Since being released to the public, the Landsat data archive has become an invaluable tool for environmental monitoring. With a historical archive reaching back to the 1970’s, the release of these data has resulted in a spur of time series based methods. In this tutorial, we will work with time series data from the Landsat 7 Enhanced Thematic Mapper (ETM+) sensor. Landsat scenes are delivered via the USGS as a number of image layers representing the different bands captured by the sensors. In the case of the Landsat 7 Enhanced Thematic Mapper (ETM+) sensor, the bands are shown in the figure below. Using different combination of these bands can be useful in describing land features and change processes.

Landsat 7 ETM+ bands

Part of a Landsat scene, including bands 2-4 are included in the data provided here. These data have been processed using the LEDAPS framework, so the values contained in this dataset represent surface reflectance, scaled by 10000 (ie. divide by 10000 to get a reflectance value between 0 and 1).

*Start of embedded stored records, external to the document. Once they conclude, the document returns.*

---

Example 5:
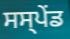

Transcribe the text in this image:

ਸਸ੍ਪੇੰਡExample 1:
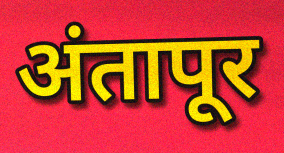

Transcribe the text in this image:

अंतापूर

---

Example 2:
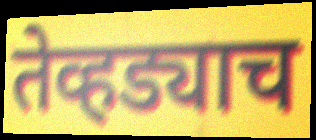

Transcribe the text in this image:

तेव्हड्याच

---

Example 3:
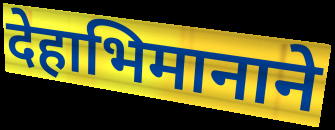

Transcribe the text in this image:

देहाभिमानाने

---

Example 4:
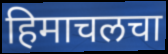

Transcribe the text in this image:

हिमाचलचा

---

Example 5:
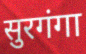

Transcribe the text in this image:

सुरगंगा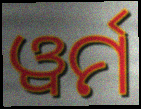
ୱର୍ମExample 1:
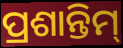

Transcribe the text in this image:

ପ୍ରଶାନ୍ତିମ୍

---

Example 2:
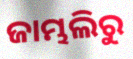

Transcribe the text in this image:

ଜାମ୍ଭଲିରୁ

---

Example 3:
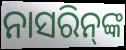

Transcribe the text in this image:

ନାସରିନ୍‌ଙ୍କ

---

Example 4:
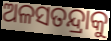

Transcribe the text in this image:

ଅଳସତନ୍ଦ୍ରାକୁ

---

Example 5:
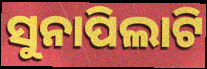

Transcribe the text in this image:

ସୁନାପିଲାଟିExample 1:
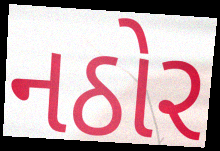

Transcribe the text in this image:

નઠોર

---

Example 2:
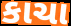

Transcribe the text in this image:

કાચા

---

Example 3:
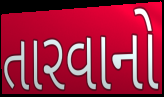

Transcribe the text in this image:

તારવાનો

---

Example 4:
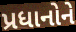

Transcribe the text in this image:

પ્રધાનોને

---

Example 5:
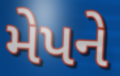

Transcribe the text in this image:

We will begin exploring these data simply by downloading and visualizing them. The data is the same Gewata data from Lesson 5, but in this case all the bands are saved as a separate file. We also have a VCF (Vegetation Continuous Field) data and training polygons which will be useful in this lesson. We will be making use of the RasterBrick object.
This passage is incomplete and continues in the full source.